Nondestructive Detection of Moisture Content in Palm Oil by Using Portable Vibrational Spectroscopy and Optimal Prediction Algorithms

Rapid and nondestructive measurement of moisture content in crude palm oil is essential for promoting the shelf-stability and quality. In this research, micro NIR spectrometer coupled with a multivariate calibration model was used to collect and analyse fingerprinted information from palm oil samples at different moisture contents. Several preprocessing methods such as standard normal variant (SNV), multiplicative scatter correction (MSC), Savitzky–Golay first derivative (SGD1), Savitzky–Golay second derivative (SGD2) together with partial least square (PLS) regression techniques, full PLS, interval PLS (iPLS), synergy interval PLS (SiPLS), genetic algorithm PLS (GAPLS), and successive projection algorithm PLS (SPA-PLS) were comparatively employed to construct an optimum quantitative prediction model for moisture content in crude palm oil.

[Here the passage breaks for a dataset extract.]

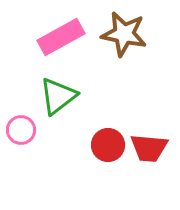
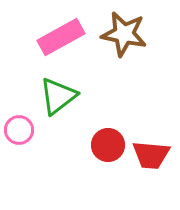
pink circle: moved 2 px left
red trapezoid: moved 2 px right, 7 px down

The models were evaluated according to the coefficient of determination and root mean square error in calibration (Rc and RMSEC) and prediction (Rp and RMSEC) set, respectively. The model SGD1 + SiPLS was the optimal novel algorithm obtained among the others with the performance of Rc = 0.968 and RMSEC = 0.468 in the calibration set and Rp = 0.956 and RMSEP = 0.361 in the prediction set. The results showed that rapid and nondestructive determination of moisture content in palm oil is feasible and this would go a long way to facilitating quality control of crude palm oil.